C’est l’État lui-même qui avait dit aux habitants de ne pas revenir et d’attendre les ordres, et c’est lui qui est revenu sans aucune explication, sans même un mot pour Solino. En ce sens, l’État se ridiculise en même temps qu’il se moque des personnes déplacées à cause de l’insécurité. En effet, c’est dans le cadre d’un programme intitulé « Retour au quartier » que les potentats du régime sans scrupules ont débarqué à Solino.
Pourtant, depuis le mois d’aout jusqu’à Octobre les groupes armés avaient annoncé leur départ de la zone. C’est en cette fin du mois de Décembre que l’État et la police ont fait sans vergogne leur entrée armés jusqu’aux dents dans le quartier, chose qu’ils n’avaient pas pu faire auparavant.

Qui doivent-ils remercier, les forces de police, les forces Armées sinon les policiers de la Mission kenyane ou la FRG ? C’est parce qu’ils ont un certain brin de honte, qu’ils ne disent pas que c’est la police qui a libéré Solino. Tout le mérite revient à la police !

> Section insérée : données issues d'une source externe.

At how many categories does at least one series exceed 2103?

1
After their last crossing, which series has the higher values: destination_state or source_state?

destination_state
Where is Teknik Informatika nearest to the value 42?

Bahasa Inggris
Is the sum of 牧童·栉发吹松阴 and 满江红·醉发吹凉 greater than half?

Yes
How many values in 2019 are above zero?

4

Ils n’ont même pas eu la courtoisie de remercier les forces, les vraies forces, celles qui ont permis le retour des habitants et qui leur ont permis également de venir organiser ce défilé. Comment l’État peut-il gagner le respect de la société, lorsqu’il n’a pas le courage de dire la vérité ? À voir les visages des conseillers et du chef de la police, on pourrait même croire qu’il s’agissait d’une immense victoire pour eux, comme si c’étaient eux qui avaient libéré Solino et certains quartiers environnants. C’est tout le contraire. Les habitants vivaient déjà chez eux bien avant que l’État ne se manifeste pour faire ce simulacre de retour ?

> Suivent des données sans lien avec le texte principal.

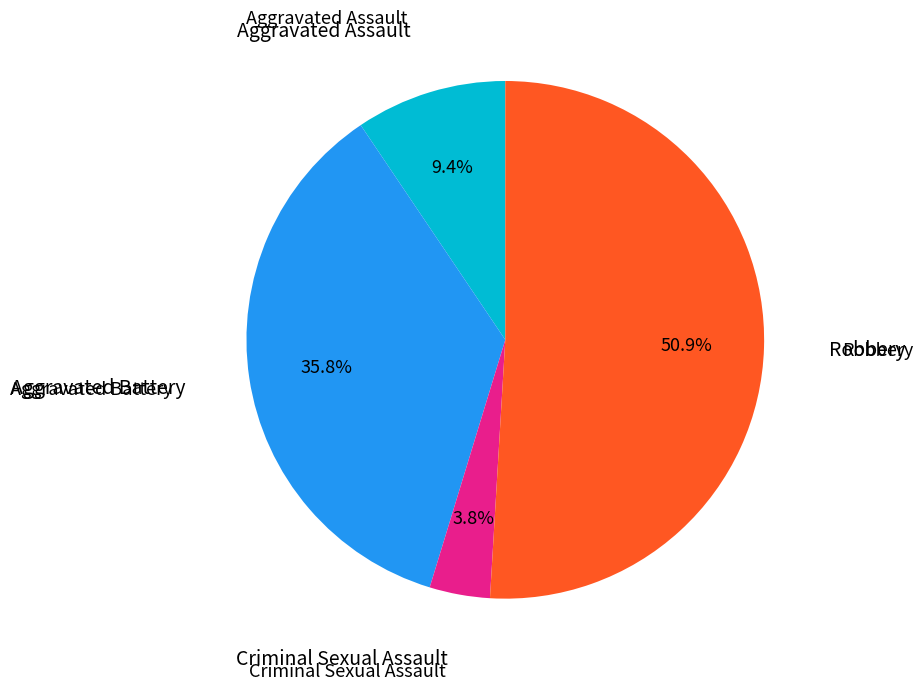

Is there a majority slice in this chart?

Yes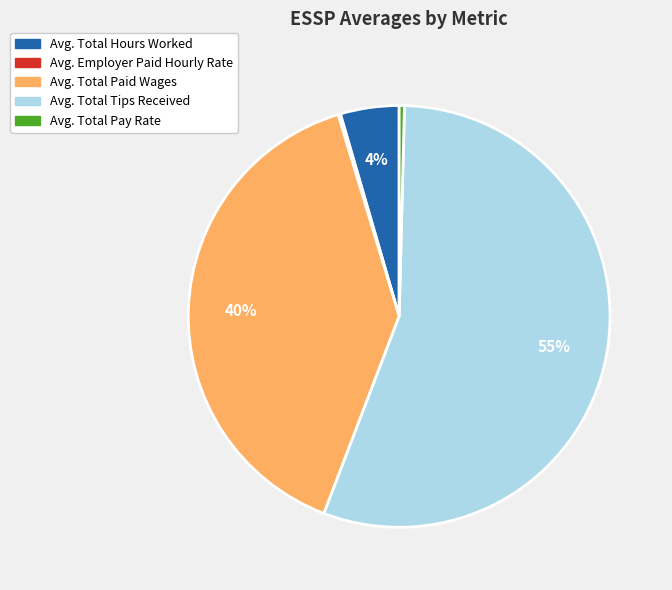

What is the largest slice in the pie chart?

Avg. Total Tips Received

Sans aucune honte, les collaborateurs du Premier ministre ont annoncé dans un communiqué le lendemain de la mascarade : « Cet acte politique marque fortement le retour concret de l’État dans un quartier qui a beaucoup souffert et envoie un message clair : aucun territoire de la République ne sera abandonné. Le gouvernement réaffirme ainsi son autorité, sa proximité avec la population et sa détermination à rétablir l’ordre, la dignité et l’espoir. »

« Conformément aux engagements pris, l’État est désormais pleinement mobilisé dans le quartier. Les travaux de nettoyage des rues et de déblaiement des ravines sont actuellement en cours, ce qui se traduit par une action concrète en faveur de l’amélioration du cadre de vie, du renforcement de la sécurité environnementale et du bien-être des habitants », a pour sa part informé le Premier ministre de facto.

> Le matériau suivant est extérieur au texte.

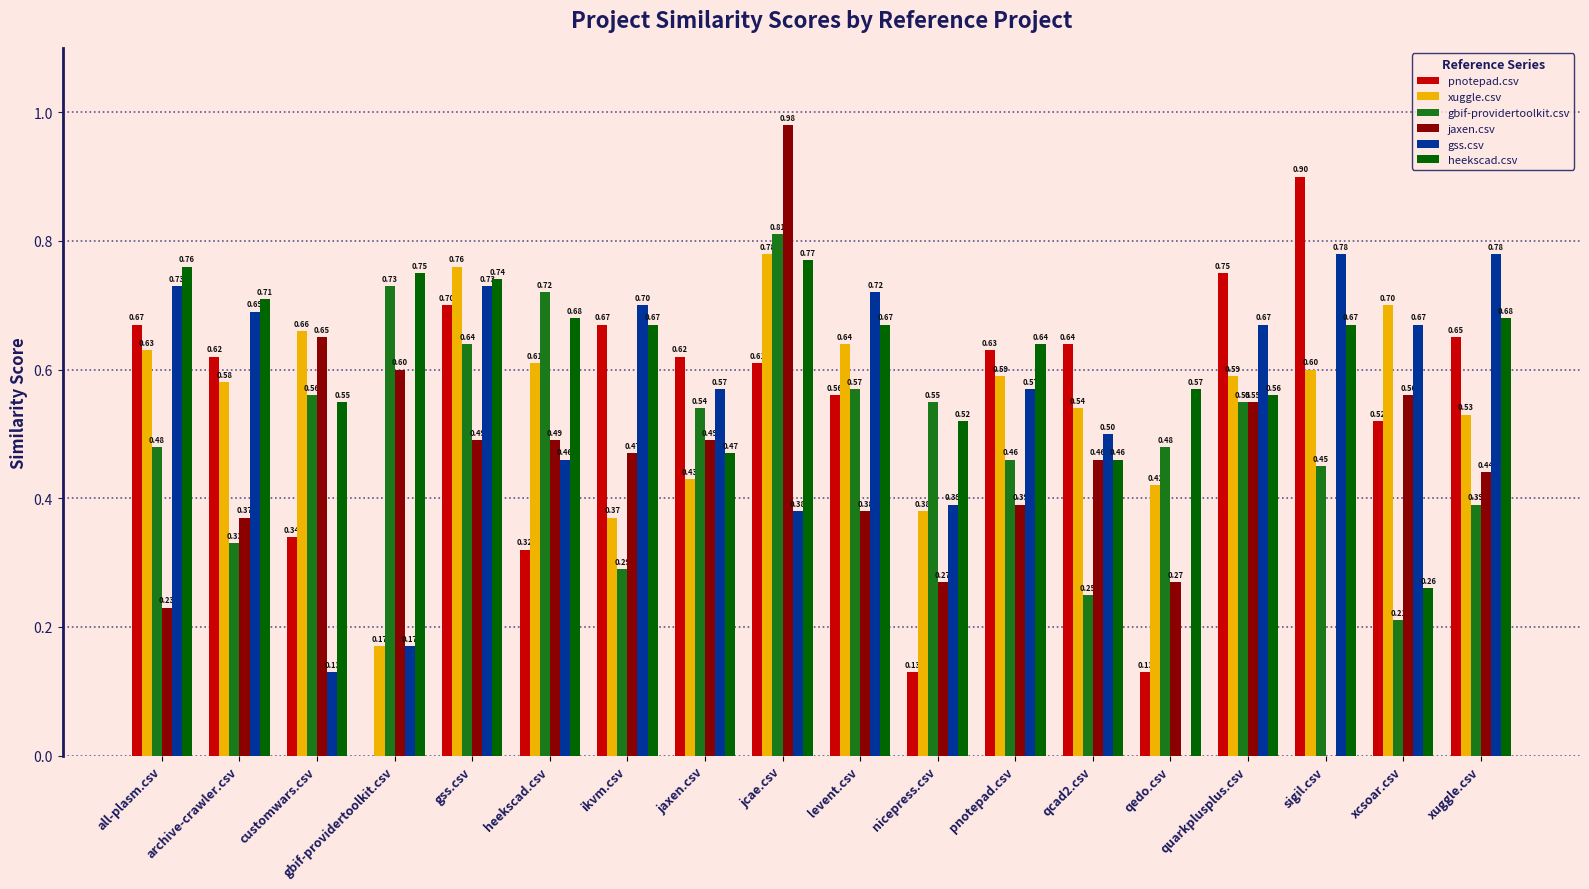

Is it true that pnotepad.csv equals 0.3 at jcae.csv?

False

Le premier ministre poursuit dans son communiqué « Cette intervention s’inscrit dans une dynamique de solidarité et de collaboration entre les pouvoirs publics et la communauté locale, unis autour d’un même objectif : transformer durablement le visage de Solino. Elle porte un message fort d’espoir, de confiance retrouvée et de stabilité, essentiels à la reprise et à la revitalisation du quartier » Et pour conclure : « Le gouvernement réaffirme sa détermination à accompagner Solino sur le long terme. L’État est présent, à l’écoute et résolument engagé aux côtés de la population pour construire un avenir plus sûr, plus stable et plus digne ». Quel fieffé menteur ce Premier ministre et sa clique à la Primature !
Le problème de l’insécurité ne se limite pas à Solino. Ce qui préoccupe réellement la population, votre partenaire dans le pillage du pays, le conseiller Leslie Voltaire, devrait vous raconter ce que les habitants des Cayes lui avaient dit avec rage la semaine écoulée : il faut rouvrir la route du Sud, le passage de Martissant doit être dégagé pour que les misérables paysans puissent venir vendre leurs marchandises dans la capitale. C’est tout ce que les riverains demandent, arrêtez vos discours démagogiques à propos de Solino.